In contrast to previous reports, our results did not demonstrate a prognostic value for NLR in influenza patients. This discrepancy may possibly be attributed to the small number of patients reported in previous studies.
In RSV infection, NLR has not been hitherto studied. Current understanding of the immune response to RSV infection holds that severe cases are initially associated with neutrophilia and lymphopenia and thus would be expected to be associated with a high NLR.
Following the neutrophilic response, RSV infection is associated with a pulmonary CD8 T-cell response and lymphocytes levels rise, coinciding with viral clearance 48. Thus, theoretically, a low NLR would be expected to imply a favorable prognosis. Nonetheless, in our real-life, large cohort of RSV patients, NLR at admission did not have prognostic value.

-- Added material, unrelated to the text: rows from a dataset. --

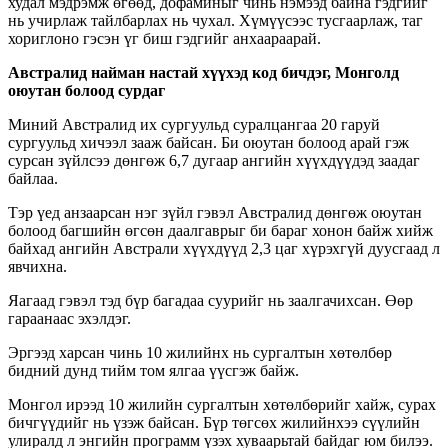
худал мэдрэмж өгөөд, дофаминыг чинь нэмээд байна гэдгийг
нь учирлаж тайлбарлах нь чухал. Хүмүүсээс тусгаарлаж, таг
хориглоно гэсэн үг биш гэдгийг анхаараарай.
Австралид найман настай хүүхэд код бичдэг, Монголд
оюутан болоод сурдаг
Миний Австралид их сургуульд суралцангаа 20 гаруй
сургуульд хичээл зааж байсан. Би оюутан болоод арай гэж
сурсан зүйлсээ дөнгөж 6,7 дугаар ангийн хүүхдүүдэд заадаг
байлаа.
Тэр үед анзаарсан нэг зүйл гэвэл Австралид дөнгөж оюутан
болоод багшийн өгсөн даалгаврыг би бараг хонон байж хийж
байхад ангийн Австрали хүүхдүүд 2,3 цаг хүрэхгүй дуусгаад л
явчихна.
Яагаад гэвэл тэд бүр багадаа суурийг нь заалгачихсан. Өөр
гараанаас эхэлдэг.
Эргээд харсан чинь 10 жилийнх нь сургалтын хөтөлбөр
бидний дунд тийм том ялгаа үүсгэж байж.
Монгол ирээд 10 жилийн сургалтын хөтөлбөрийг хайж, сурах
бичгүүдийг нь үзэж байсан. Бүр төгсөх жилийнхээ сүүлийн
улиралд л энгийн программ үзэх хуваарьтай байдаг юм билээ.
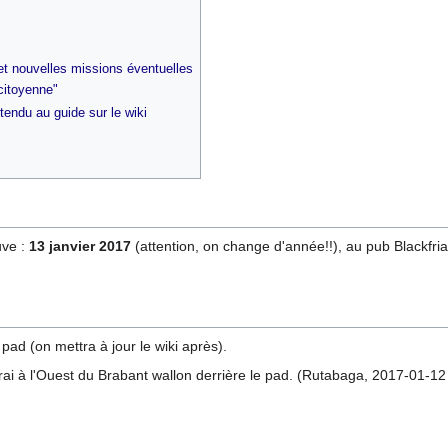
et nouvelles missions éventuelles
citoyenne"
tendu au guide sur le wiki
uve :
13 janvier 2017
(attention, on change d'année!!), au pub Blackfri
pad (on mettra à jour le wiki après).
ai à l'Ouest du Brabant wallon derrière le pad. (Rutabaga, 2017-01-12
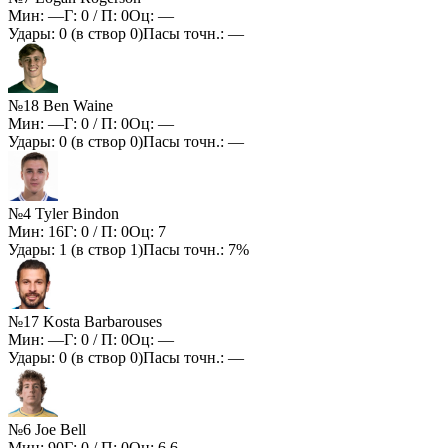
Мин:
—
Г:
0
/ П:
0
Оц:
—
Удары:
0
(в створ
0
)
Пасы точн.:
—
№18 Ben Waine
Мин:
—
Г:
0
/ П:
0
Оц:
—
Удары:
0
(в створ
0
)
Пасы точн.:
—
№4 Tyler Bindon
Мин:
16
Г:
0
/ П:
0
Оц:
7
Удары:
1
(в створ
1
)
Пасы точн.:
7%
№17 Kosta Barbarouses
Мин:
—
Г:
0
/ П:
0
Оц:
—
Удары:
0
(в створ
0
)
Пасы точн.:
—
№6 Joe Bell
Мин:
90
Г:
0
/ П:
0
Оц:
6.6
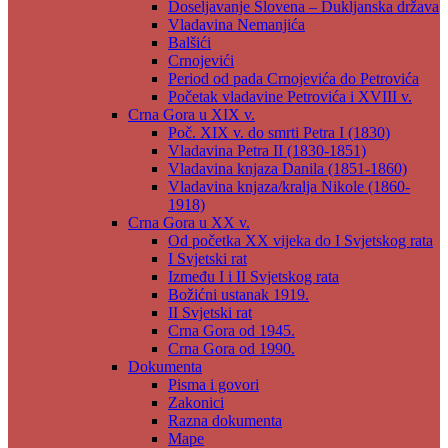
Doseljavanje Slovena – Dukljanska država
Vladavina Nemanjića
Balšići
Crnojevići
Period od pada Crnojevića do Petrovića
Početak vladavine Petrovića i XVIII v.
Crna Gora u XIX v.
Poč. XIX v. do smrti Petra I (1830)
Vladavina Petra II (1830-1851)
Vladavina knjaza Danila (1851-1860)
Vladavina knjaza/kralja Nikole (1860-
1918)
Crna Gora u XX v.
Od početka XX vijeka do I Svjetskog rata
I Svjetski rat
Između I i II Svjetskog rata
Božićni ustanak 1919.
II Svjetski rat
Crna Gora od 1945.
Crna Gora od 1990.
Dokumenta
Pisma i govori
Zakonici
Razna dokumenta
Mape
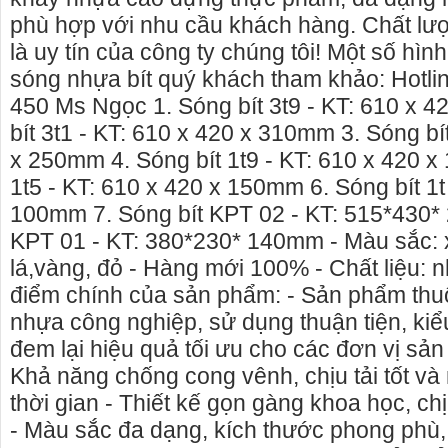
phù hợp với nhu cầu khách hàng. Chất l
là uy tín của công ty chúng tôi! Một số hìn
sóng nhựa bít quý khách tham khảo: Hotli
450 Ms Ngọc 1. Sóng bít 3t9 - KT: 610 x 
bít 3t1 - KT: 610 x 420 x 310mm 3. Sóng bít
x 250mm 4. Sóng bít 1t9 - KT: 610 x 420 x
1t5 - KT: 610 x 420 x 150mm 6. Sóng bít 1t
100mm 7. Sóng bít KPT 02 - KT: 515*430*
KPT 01 - KT: 380*230* 140mm - Màu sắc:
lá,vàng, đỏ - Hàng mới 100% - Chất liệu: 
điểm chính của sản phẩm: - Sản phẩm t
nhựa công nghiệp, sử dụng thuận tiện, kiể
uê nhà nguyên căn Phú Yên, chuyên cho
cho thue xe may phu yen - 
đem lại hiệu quả tối ưu cho các đơn vị sản
hà nguyên căn tại Phú Yên
phú yên
Khả năng chống cong vênh, chịu tải tốt và
tôi hiên đang cho thuê nhà nguyên căn
0387560028 cho thuê xe máy
thời gian - Thiết kế gọn gàng khoa học, c
y Hòa - Phú Yên.
thuê xe máy ở tại Tuy Hòa P
- Màu sắc đa dạng, kích thước phong phù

In order to determine the applicable threshold for high NLR we used a ROC curve. The optimal NLR threshold at 4.7 had the highest sensitivity and specificity for differentiating favorable and poor outcome. This result is in concordance with previous studies, in which the proposed optimum cutoff values ranged from 3 to 6. Two studies stratified the prognostic capacity of NLR by age 21,49. In our study, a logistic regression model was used in order to test the discrimination ability of NLR (above or below 4.7) in predicting clinical outcomes adjusted to age, sex and Charlson comorbidity score. Our results show an OR of 1.6 for NLR and a total AUC of 0.74 (figure 3). This reinforces the conclusion that NLR is a valuable prognostic marker in COVID-19 patients, even after stratification according to sex, age and comorbidities.

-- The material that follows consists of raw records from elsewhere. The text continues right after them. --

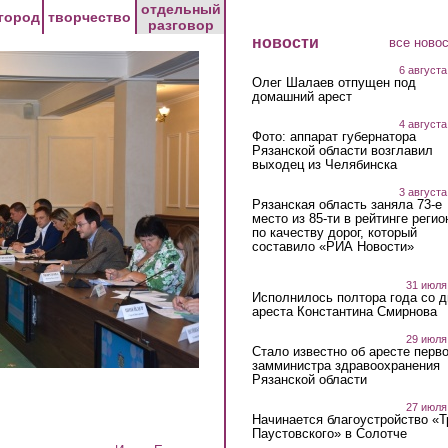
отдельный
город
творчество
разговор
новости
все ново
6 августа
Олег Шалаев отпущен под
домашний арест
4 августа
Фото: аппарат губернатора
Рязанской области возглавил
выходец из Челябинска
3 августа
Рязанская область заняла 73-е
место из 85-ти в рейтинге регио
по качеству дорог, который
составило «РИА Новости»
31 июля
Исполнилось полтора года со д
ареста Константина Смирнова
29 июля
Стало известно об аресте перво
замминистра здравоохранения
Рязанской области
27 июля
Начинается благоустройство «
Паустовского» в Солотче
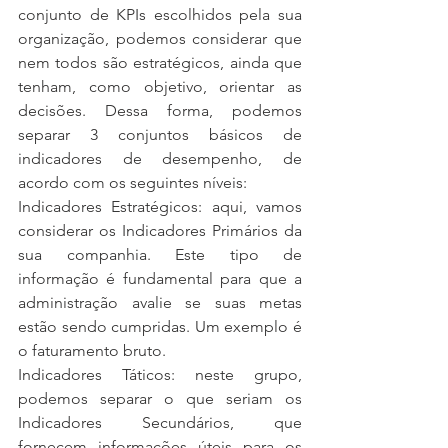
conjunto de KPIs escolhidos pela sua 
organização, podemos considerar que 
nem todos são estratégicos, ainda que 
tenham, como objetivo, orientar as 
decisões. Dessa forma, podemos 
separar 3 conjuntos básicos de 
indicadores de desempenho, de 
acordo com os seguintes níveis:
Indicadores Estratégicos: aqui, vamos 
considerar os Indicadores Primários da 
sua companhia. Este tipo de 
informação é fundamental para que a 
administração avalie se suas metas 
estão sendo cumpridas. Um exemplo é 
o faturamento bruto.
Indicadores Táticos: neste grupo, 
podemos separar o que seriam os 
Indicadores Secundários, que 
fornecem informações úteis para os 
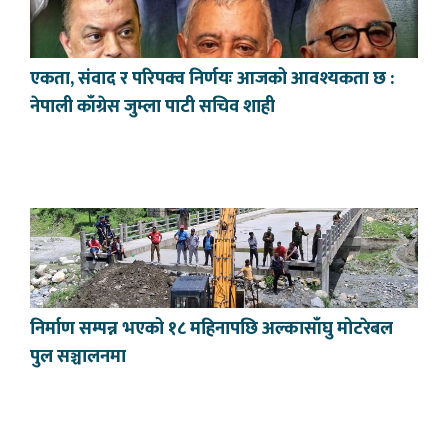
एकता, संवाद र परिपक्व निर्णयः आजको आवश्यकता छ :
नेपाली काँग्रेस जुम्ला पाटी सचिव शाही
निर्माण सम्पन्न भएको १८ महिनापछि अल्कासाँघु मोटरेबल
पुल सञ्चालनमा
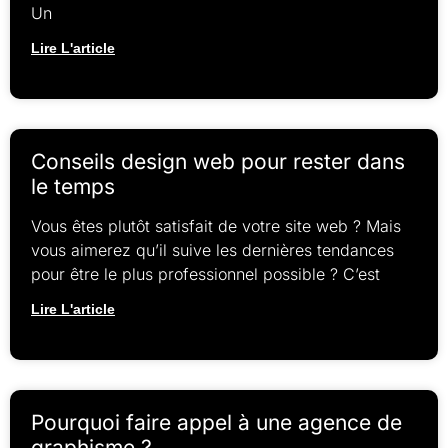
Un
Lire L'article
Conseils design web pour rester dans
le temps
Vous êtes plutôt satisfait de votre site web ? Mais
vous aimerez qu’il suive les dernières tendances
pour être le plus professionnel possible ? C’est
Lire L'article
Pourquoi faire appel à une agence de
graphisme ?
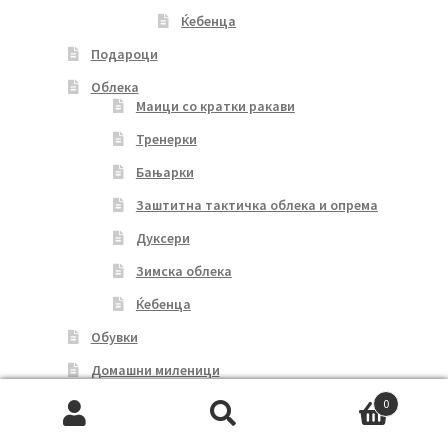
Ќебенца
Подароци
Облека
Маици со кратки ракави
Тренерки
Бањарки
Заштитна тактичка облека и опрема
Дуксери
Зимска облека
Ќебенца
Обувки
Домашни миленици
Мој профил
0
Search
Search
Кошничка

Our study has several limitations. First, since it is a retrospective observational study, subject selection bias was unavoidable. Second, the COVID-19 pandemic resulted in the referral of patients with minimal upper respiratory symptoms and general good health to the ER. Thus, the COVID-19 cohort included a large subset of relatively healthy subjects with a mild disease skewing NLR levels towards a lower baseline. The respective RSV or influenza patients in past years were probably treated in the community and their data is absent or alternatively, presented to the ER later in the course of their disease, at a worse clinical stage. This poses an additional limitation, the timing of the first complete blood count, which was performed at an earlier stage among COVID-19 patients.

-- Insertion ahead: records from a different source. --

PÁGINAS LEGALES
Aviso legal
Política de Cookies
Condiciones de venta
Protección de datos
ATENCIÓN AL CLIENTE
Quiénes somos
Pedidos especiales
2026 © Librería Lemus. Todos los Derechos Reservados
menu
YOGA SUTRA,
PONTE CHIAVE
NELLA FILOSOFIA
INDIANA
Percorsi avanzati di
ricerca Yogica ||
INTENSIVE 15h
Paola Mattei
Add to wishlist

In conclusion, we present the first large scale study to compare laboratory markers and outcome between COVID-19, influenza and RSV. We show that COVID-19 patients had a lower NLR at admission. We calculated a NLR cutoff of 4.7 which was able to differentiate between poor and favorable outcome. Finally, when comparing the three viruses, only in COVID-19 NLR had a prognostic value. Thus, during the upcoming winter months, physicians faced with the daunting challenge of treating and triaging patients presenting with acute respiratory infections, may benefit from the implementation of this readily accessible tool in their clinical decision – making.